What really cements Tupelo’s reputation in the fishing world, though, is that you can hardly throw a rock in any direction without hitting a pond, lake or river. “When daylight savings time starts, you can get off work, hook the boat up and be on the water in 10-15 minutes at Trace, Tombigbee, Elvis Presley, Lake Lamar Bruce,” Pugh says. “In 10 to 15 minutes, you can be fishing, and you can fish for three hours. And there’s not a lot of places throughout the state – and trust me, I’ve looked at them all – that can say that.”
Tupelo Bass Club
Pugh isn’t just blowing smoke. The former president of the Tupelo Bass Club was transferred to work in Jackson nearly 200 miles away but chooses to commute instead of moving from Tupelo and its waterways.

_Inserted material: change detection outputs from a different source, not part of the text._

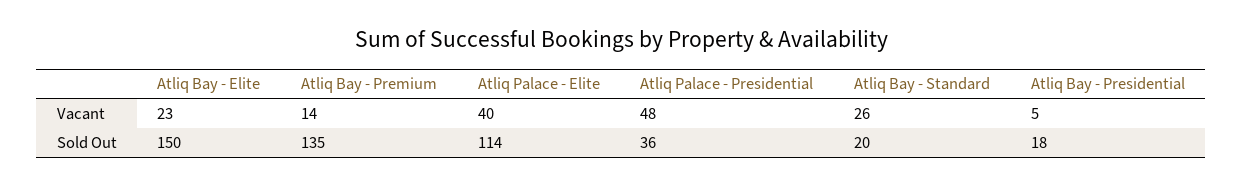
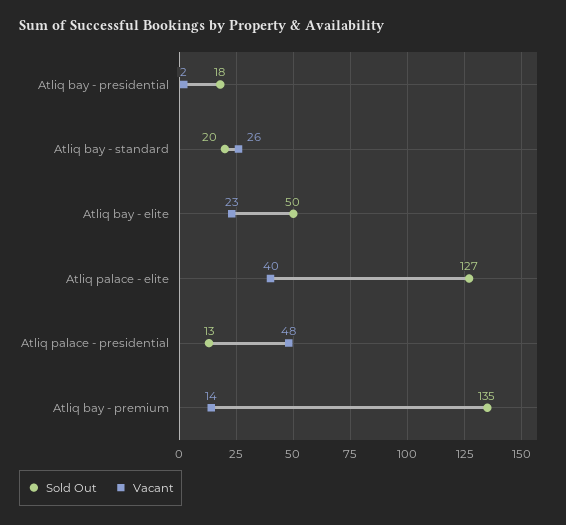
  {
    "Vacant": {
      "Atliq Bay - Elite": 23,
      "Atliq Bay - Premium": 14,
      "Atliq Palace - Elite": 40,
      "Atliq Palace - Presidential": 48,
      "Atliq Bay - Standard": 26,
-     "Atliq Bay - Presidential": 5
+     "Atliq Bay - Presidential": 2
    },
    "Sold Out": {
-     "Atliq Bay - Elite": 150,
+     "Atliq Bay - Elite": 50,
      "Atliq Bay - Premium": 135,
-     "Atliq Palace - Elite": 114,
+     "Atliq Palace - Elite": 127,
-     "Atliq Palace - Presidential": 36,
+     "Atliq Palace - Presidential": 13,
      "Atliq Bay - Standard": 20,
      "Atliq Bay - Presidential": 18
    }
  }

That kind of dedication doesn’t seem odd to Mark Gwin, another member of the Tupelo Bass Club. Other than a few weeks when he was off his feet for health reasons, Gwin hasn’t missed a week on the water in roughly 16 years.
“I go every weekend,” he says. “We are so blessed in Tupelo with so many different kinds of water to fish. Just the father with his kid and a cane pole can fish farm ponds, and there’s public access on all our public waters. The state’s done well; the government’s done well on supplying fishable places.”
Despite Tupelo’s recognition nationwide as an angler’s paradise, Gwin says there are still some watering holes that only the locals know. “We’d rather … keep [those places] a secret,” Gwin says, laughing. “But that’s okay because I do believe in ‘share and share alike.’ And maybe they’ll give us some of their secrets, too.”